- **Requirement**: Reproduce the entries that follow verbatim, down to the final line.

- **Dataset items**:
------------------------
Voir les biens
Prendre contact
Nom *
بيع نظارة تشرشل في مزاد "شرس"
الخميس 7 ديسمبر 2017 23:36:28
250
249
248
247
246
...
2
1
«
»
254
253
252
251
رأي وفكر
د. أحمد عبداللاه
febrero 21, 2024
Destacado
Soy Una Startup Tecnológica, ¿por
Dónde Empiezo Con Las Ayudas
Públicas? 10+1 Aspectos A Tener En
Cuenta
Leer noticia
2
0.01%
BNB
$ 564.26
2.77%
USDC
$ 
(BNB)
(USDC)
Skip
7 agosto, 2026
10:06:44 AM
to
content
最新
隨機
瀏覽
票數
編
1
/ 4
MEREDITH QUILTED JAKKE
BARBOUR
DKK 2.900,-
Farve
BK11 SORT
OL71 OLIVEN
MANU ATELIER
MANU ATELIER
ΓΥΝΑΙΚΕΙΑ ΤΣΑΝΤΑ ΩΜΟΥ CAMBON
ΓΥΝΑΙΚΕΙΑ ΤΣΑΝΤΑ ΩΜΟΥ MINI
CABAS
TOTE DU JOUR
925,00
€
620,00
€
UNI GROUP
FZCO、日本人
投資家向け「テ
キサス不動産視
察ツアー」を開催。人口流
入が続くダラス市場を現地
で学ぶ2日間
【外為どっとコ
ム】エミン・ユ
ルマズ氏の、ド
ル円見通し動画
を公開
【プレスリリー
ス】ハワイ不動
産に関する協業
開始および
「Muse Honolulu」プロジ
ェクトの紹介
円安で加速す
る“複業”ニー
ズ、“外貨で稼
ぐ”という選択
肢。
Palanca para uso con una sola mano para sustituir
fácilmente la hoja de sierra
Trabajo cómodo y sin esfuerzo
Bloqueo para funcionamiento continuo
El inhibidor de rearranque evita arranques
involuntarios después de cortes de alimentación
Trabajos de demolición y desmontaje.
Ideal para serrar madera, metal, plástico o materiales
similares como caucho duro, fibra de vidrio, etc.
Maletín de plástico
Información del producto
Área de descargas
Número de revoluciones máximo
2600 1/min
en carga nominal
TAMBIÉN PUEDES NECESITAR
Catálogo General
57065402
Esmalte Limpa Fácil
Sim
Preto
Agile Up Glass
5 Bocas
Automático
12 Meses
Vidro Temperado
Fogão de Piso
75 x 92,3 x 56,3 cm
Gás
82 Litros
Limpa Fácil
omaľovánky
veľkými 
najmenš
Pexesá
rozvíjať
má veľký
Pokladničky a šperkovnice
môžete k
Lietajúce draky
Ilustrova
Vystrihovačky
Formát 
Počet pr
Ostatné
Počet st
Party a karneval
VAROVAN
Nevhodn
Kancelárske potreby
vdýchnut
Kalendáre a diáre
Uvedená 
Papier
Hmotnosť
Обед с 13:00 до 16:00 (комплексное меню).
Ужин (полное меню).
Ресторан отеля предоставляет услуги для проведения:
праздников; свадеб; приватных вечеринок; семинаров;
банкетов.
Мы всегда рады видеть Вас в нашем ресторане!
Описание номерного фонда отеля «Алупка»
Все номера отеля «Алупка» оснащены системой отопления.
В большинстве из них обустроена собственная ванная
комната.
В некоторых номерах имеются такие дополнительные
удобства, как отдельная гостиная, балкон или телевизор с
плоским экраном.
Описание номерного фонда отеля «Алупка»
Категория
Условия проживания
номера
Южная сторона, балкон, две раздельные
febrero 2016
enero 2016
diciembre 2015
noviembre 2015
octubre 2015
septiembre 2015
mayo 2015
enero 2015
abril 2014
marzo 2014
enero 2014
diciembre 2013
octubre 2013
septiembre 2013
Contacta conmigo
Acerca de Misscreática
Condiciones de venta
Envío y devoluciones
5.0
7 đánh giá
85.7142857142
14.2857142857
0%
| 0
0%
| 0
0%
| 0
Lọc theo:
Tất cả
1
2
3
------------------------
- **Solution to this problem**:
Voir les biens
Prendre contact
Nom *
بيع نظارة تشرشل في مزاد "شرس"
الخميس 7 ديسمبر 2017 23:36:28
250
249
248
247
246
...
2
1
«
»
254
253
252
251
رأي وفكر
د. أحمد عبداللاه
febrero 21, 2024
Destacado
Soy Una Startup Tecnológica, ¿por
Dónde Empiezo Con Las Ayudas
Públicas? 10+1 Aspectos A Tener En
Cuenta
Leer noticia
2
0.01%
BNB
$ 564.26
2.77%
USDC
$ 
(BNB)
(USDC)
Skip
7 agosto, 2026
10:06:44 AM
to
content
最新
隨機
瀏覽
票數
編
1
/ 4
MEREDITH QUILTED JAKKE
BARBOUR
DKK 2.900,-
Farve
BK11 SORT
OL71 OLIVEN
MANU ATELIER
MANU ATELIER
ΓΥΝΑΙΚΕΙΑ ΤΣΑΝΤΑ ΩΜΟΥ CAMBON
ΓΥΝΑΙΚΕΙΑ ΤΣΑΝΤΑ ΩΜΟΥ MINI
CABAS
TOTE DU JOUR
925,00
€
620,00
€
UNI GROUP
FZCO、日本人
投資家向け「テ
キサス不動産視
察ツアー」を開催。人口流
入が続くダラス市場を現地
で学ぶ2日間
【外為どっとコ
ム】エミン・ユ
ルマズ氏の、ド
ル円見通し動画
を公開
【プレスリリー
ス】ハワイ不動
産に関する協業
開始および
「Muse Honolulu」プロジ
ェクトの紹介
円安で加速す
る“複業”ニー
ズ、“外貨で稼
ぐ”という選択
肢。
Palanca para uso con una sola mano para sustituir
fácilmente la hoja de sierra
Trabajo cómodo y sin esfuerzo
Bloqueo para funcionamiento continuo
El inhibidor de rearranque evita arranques
involuntarios después de cortes de alimentación
Trabajos de demolición y desmontaje.
Ideal para serrar madera, metal, plástico o materiales
similares como caucho duro, fibra de vidrio, etc.
Maletín de plástico
Información del producto
Área de descargas
Número de revoluciones máximo
2600 1/min
en carga nominal
TAMBIÉN PUEDES NECESITAR
Catálogo General
57065402
Esmalte Limpa Fácil
Sim
Preto
Agile Up Glass
5 Bocas
Automático
12 Meses
Vidro Temperado
Fogão de Piso
75 x 92,3 x 56,3 cm
Gás
82 Litros
Limpa Fácil
omaľovánky
veľkými 
najmenš
Pexesá
rozvíjať
má veľký
Pokladničky a šperkovnice
môžete k
Lietajúce draky
Ilustrova
Vystrihovačky
Formát 
Počet pr
Ostatné
Počet st
Party a karneval
VAROVAN
Nevhodn
Kancelárske potreby
vdýchnut
Kalendáre a diáre
Uvedená 
Papier
Hmotnosť
Обед с 13:00 до 16:00 (комплексное меню).
Ужин (полное меню).
Ресторан отеля предоставляет услуги для проведения:
праздников; свадеб; приватных вечеринок; семинаров;
банкетов.
Мы всегда рады видеть Вас в нашем ресторане!
Описание номерного фонда отеля «Алупка»
Все номера отеля «Алупка» оснащены системой отопления.
В большинстве из них обустроена собственная ванная
комната.
В некоторых номерах имеются такие дополнительные
удобства, как отдельная гостиная, балкон или телевизор с
плоским экраном.
Описание номерного фонда отеля «Алупка»
Категория
Условия проживания
номера
Южная сторона, балкон, две раздельные
febrero 2016
enero 2016
diciembre 2015
noviembre 2015
octubre 2015
septiembre 2015
mayo 2015
enero 2015
abril 2014
marzo 2014
enero 2014
diciembre 2013
octubre 2013
septiembre 2013
Contacta conmigo
Acerca de Misscreática
Condiciones de venta
Envío y devoluciones
5.0
7 đánh giá
85.7142857142
14.2857142857
0%
| 0
0%
| 0
0%
| 0
Lọc theo:
Tất cả
1
2
3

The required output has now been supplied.